CLOUD
German modelers show Siberian tundra could virtually disappear by mid-millennium
- Written by: Tyler O'Neal, Staff Editor
- Category: CLOUD
The climate crisis can especially be felt in the Arctic: in the High North, the average air temperature has risen by more than two degrees Celsius over the past 50 years – far more than anywhere else. And this trend will only continue. If ambitious greenhouse-gas reduction measures (Emissions Scenario RCP 2.6) are taken, the further warming of the Arctic through the end of the century could be limited to just below two degrees. According to supercomputer model-based forecasts, if the emissions remain high (Scenario RCP 8.5), we could see a dramatic rise in the average summer temperatures in the Arctic – by up to 14 degrees Celsius over today’s norm by 2100.
“For the Arctic Ocean and the sea ice, the current and future warming will have serious consequences,” says Prof Ulrike Herzschuh, Head of the Polar Terrestrial Environmental Systems Division at the Alfred Wegener Institute, Helmholtz Centre for Polar and Marine Research (AWI) in Germany. “But the environment on land will also change drastically. The broad expanses of tundra in Siberia and North America will be massively reduced, as the treeline, which is already slowly changing, rapidly advances northward shortly. In the worst-case scenario, there will be virtually no tundra left by the middle of the millennium. In the course of our study, we simulated this process for the tundra in northeast Russia. The central question that concerned us was: which emissions path does humanity have to follow to preserve the tundra as a refuge for flora and fauna, as well its role for the cultures of indigenous peoples and their traditional ties to the environment?”
The tundra is home to a unique community of plants, roughly five percent of which are endemic, i.e., can only be found in the Arctic. Typical species include the mountain avens, Arctic poppy, and prostrate shrubs like willows and birches, all of which have adapted to the harsh local conditions: brief summers and long, arduous winters. It also offers a home for rare species like reindeer, lemmings, and insects like the Arctic bumblebee.
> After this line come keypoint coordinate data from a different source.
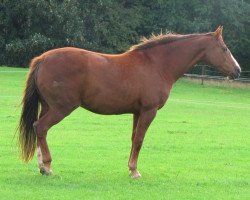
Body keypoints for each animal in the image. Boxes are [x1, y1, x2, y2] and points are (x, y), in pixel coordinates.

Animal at [18, 26, 240, 178]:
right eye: (224, 48)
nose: (237, 71)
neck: (157, 64)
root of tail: (43, 59)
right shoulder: (149, 111)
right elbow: (140, 140)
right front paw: (134, 171)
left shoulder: (137, 112)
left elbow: (134, 139)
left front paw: (130, 168)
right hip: (61, 108)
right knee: (41, 127)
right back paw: (47, 167)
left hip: (48, 106)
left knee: (40, 130)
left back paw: (41, 166)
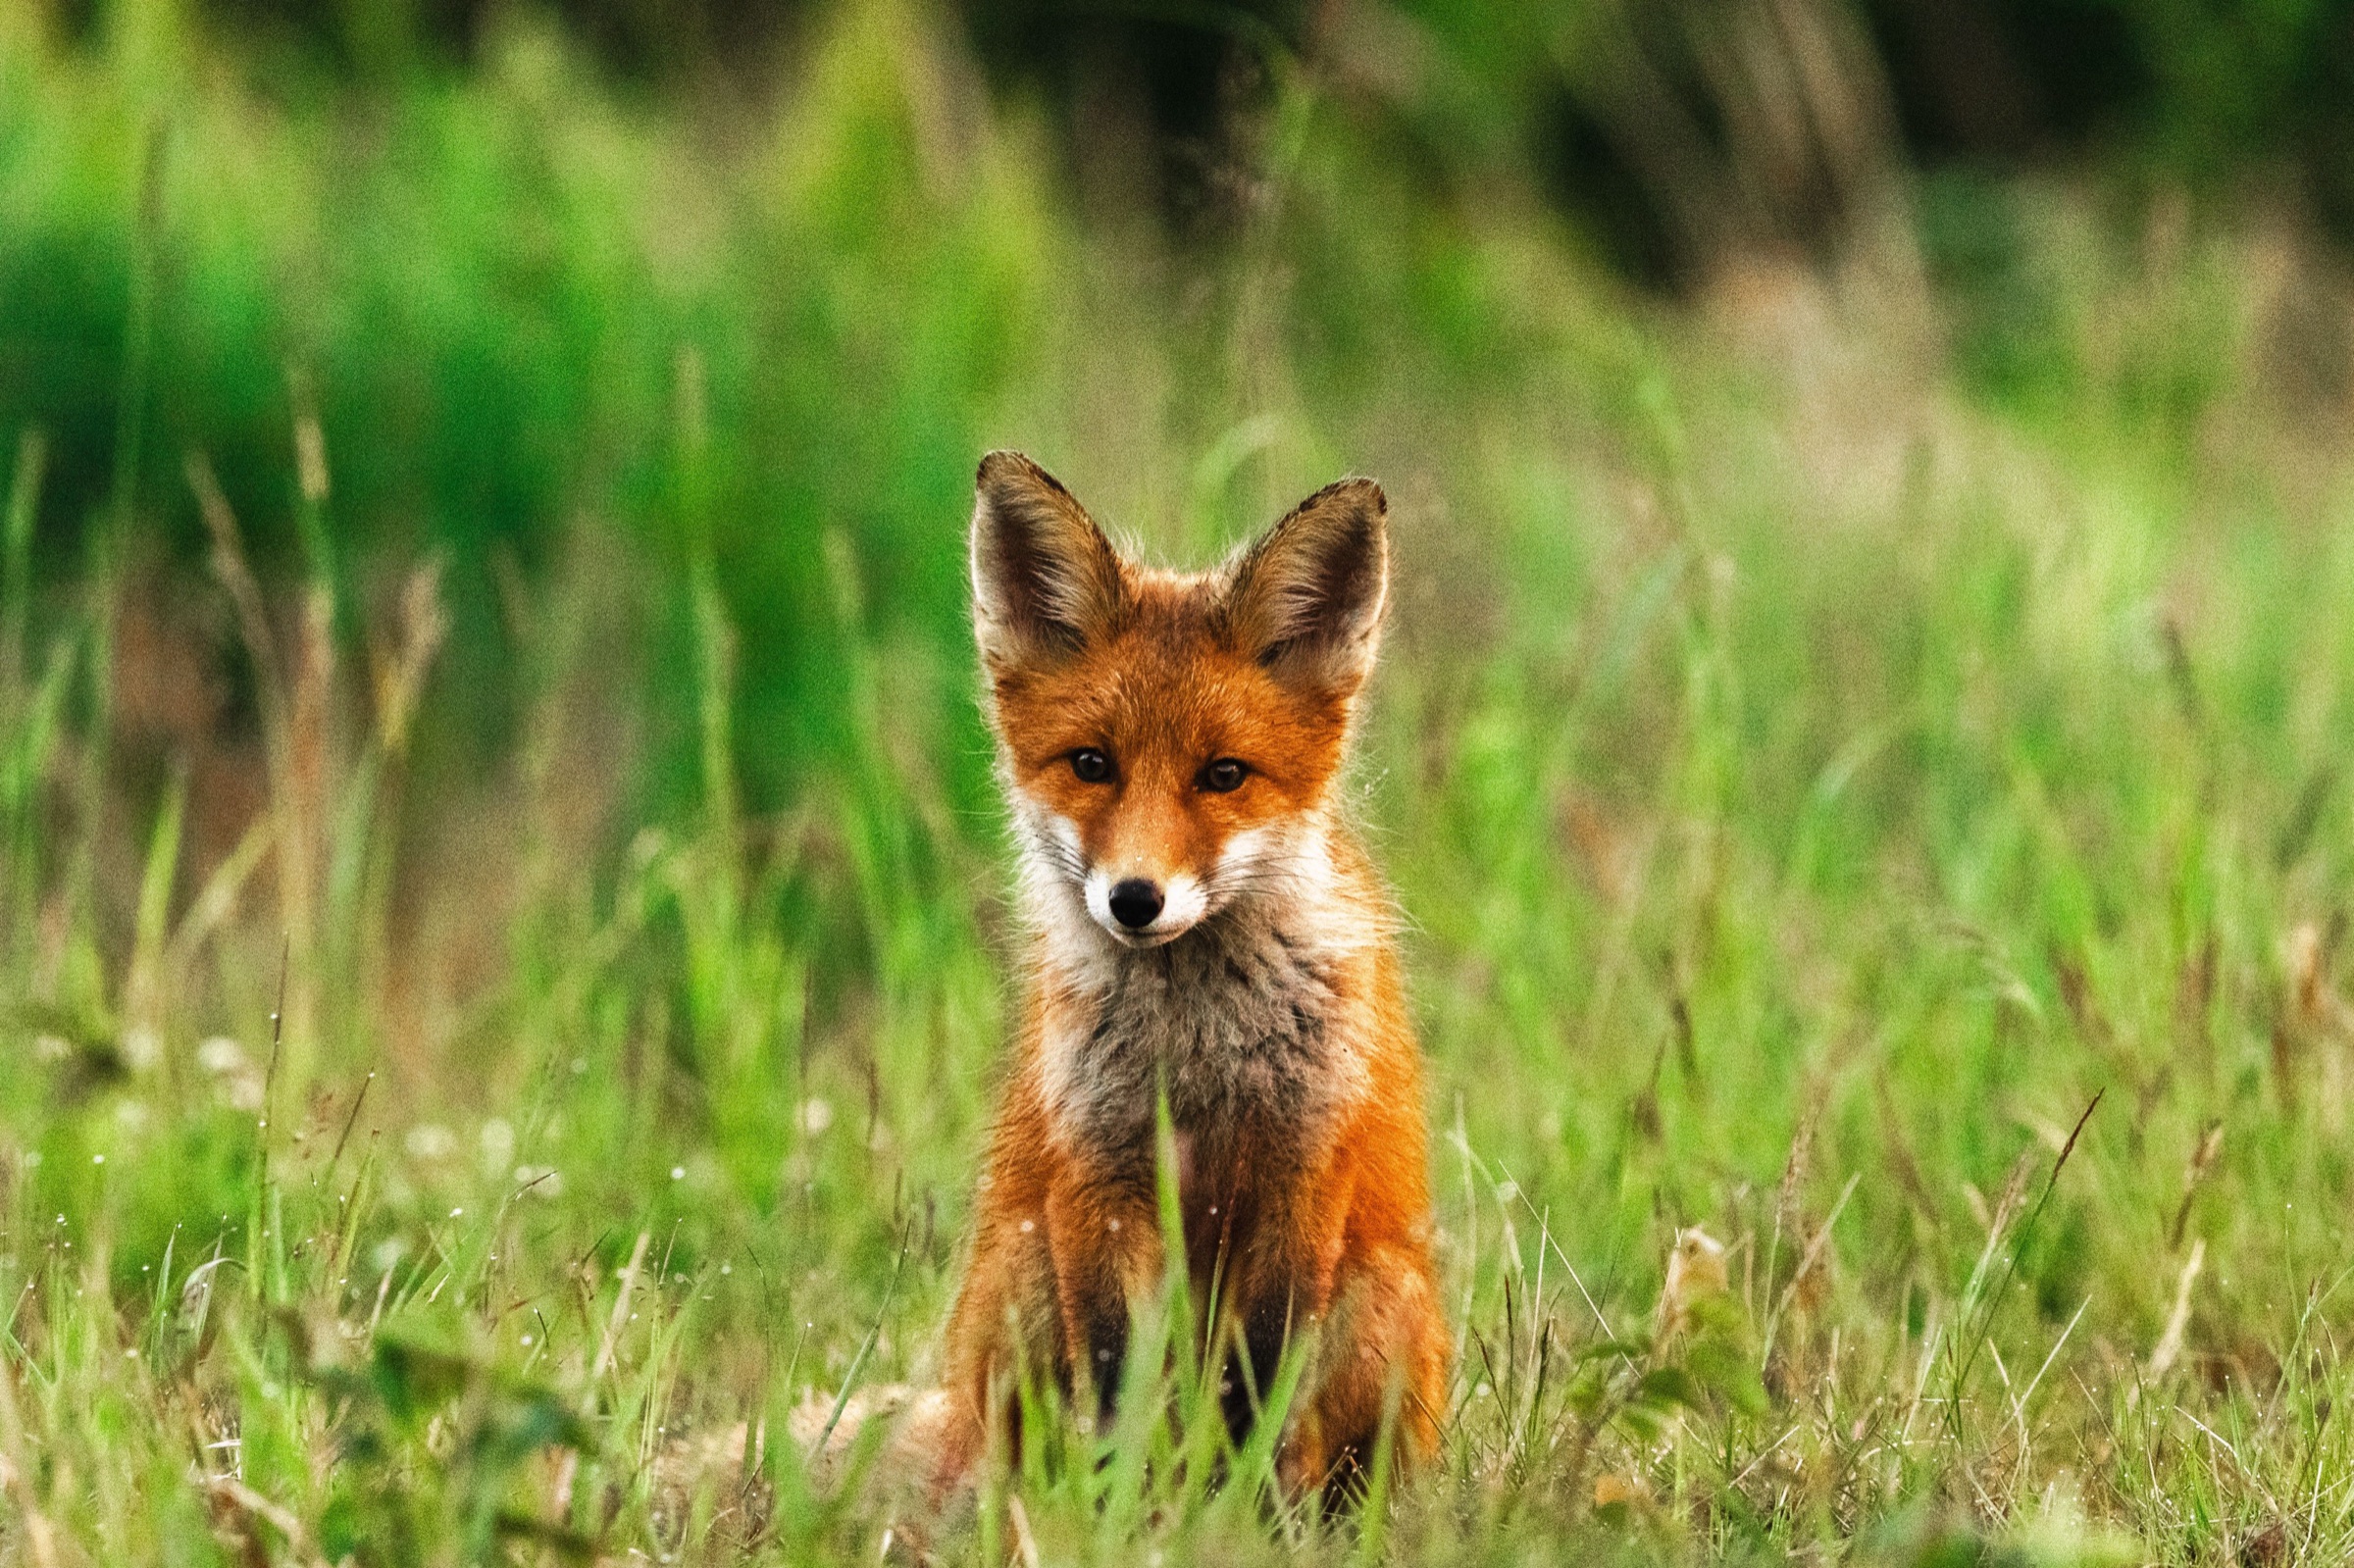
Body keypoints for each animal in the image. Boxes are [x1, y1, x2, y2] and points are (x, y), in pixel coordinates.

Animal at [908, 450, 1450, 1502]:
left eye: (1223, 775)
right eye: (1092, 764)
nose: (1135, 899)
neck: (1196, 1053)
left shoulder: (1300, 1173)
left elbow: (1258, 1383)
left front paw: (1240, 1514)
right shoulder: (1100, 1180)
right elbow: (1121, 1384)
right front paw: (1128, 1512)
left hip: (1382, 1294)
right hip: (1021, 1275)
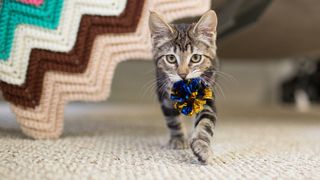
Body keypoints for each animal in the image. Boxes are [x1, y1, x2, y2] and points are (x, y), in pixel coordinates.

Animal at [149, 10, 219, 165]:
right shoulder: (164, 96)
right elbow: (172, 120)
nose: (182, 74)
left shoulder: (207, 95)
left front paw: (202, 147)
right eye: (171, 58)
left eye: (195, 58)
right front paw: (178, 139)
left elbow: (205, 122)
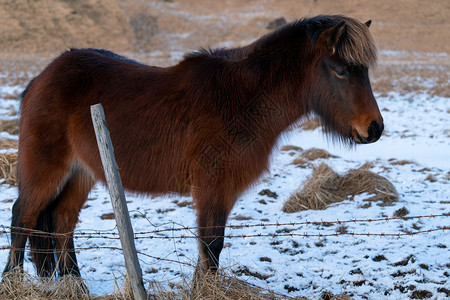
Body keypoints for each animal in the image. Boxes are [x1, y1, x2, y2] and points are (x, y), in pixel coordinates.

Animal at [2, 14, 384, 282]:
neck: (242, 98)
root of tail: (41, 78)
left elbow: (210, 247)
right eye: (340, 70)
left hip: (82, 172)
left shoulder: (223, 188)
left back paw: (74, 285)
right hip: (46, 169)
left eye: (364, 71)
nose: (374, 128)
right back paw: (14, 281)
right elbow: (211, 243)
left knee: (61, 221)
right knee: (23, 218)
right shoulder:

For their simulation, Ulrike Herzschuh and AWI modeler Dr Stefan Kruse employed the AWI vegetation model LAVESI. “What sets LAVESI apart is that it allows us to display the entire treeline at the level of individual trees,” Kruse explains. “The model portrays the entire lifecycle of Siberian larches in the transition zone to the tundra – from seed production and distribution, to germination, to fully grown trees. In this way, we can very realistically depict the advancing treeline in a warming climate.”
The findings speak for themselves: the larch forests could spread northward at a rate of up to 30 kilometers per decade. The tundra expenses, which can’t shift to colder regions due to the adjacent Arctic Ocean, would increasingly dwindle. Since trees aren’t mobile and each one’s seeds can only reach a limited distribution radius, initially the vegetation would significantly lag behind the warming, but then catch up to it again. In the majority of scenarios, by mid-millennium less than six percent of today’s tundra would remain; saving roughly 30 percent would only be possible with the aid of ambitious greenhouse-gas reduction measures. Otherwise, Siberia’s once 4,000-kilometre-long, unbroken tundra belt would shrink to two patches, 2,500 kilometers apart, on the Taimyr Peninsula to the west and Chukotka Peninsula to the east. Interestingly, even if the atmosphere cooled again in the course of the millennium, the forests would not completely release the former tundra areas.
“At this point, it’s a matter of life and death for the Siberian tundra,” says Eva Klebelsberg, Project Manager Protected Areas and Climate Change / Russian Arctic at the WWF Germany, about the study. “Larger areas can only be saved with very ambitious climate protection targets. And even then, in the best case, there will ultimately be two discrete refuges, with smaller flora and fauna populations that are highly vulnerable to disrupting influences. That’s why we must intensify and expand protective measures and protected areas in these regions, to preserve refuges for the tundra’s unparalleled biodiversity,” adds Klebelsberg, who, in collaboration with the Alfred Wegener Institute, is an advocate for the establishment of protected areas. “After all, one thing is clear: if we continue with business as usual, this ecosystem will gradually disappear.”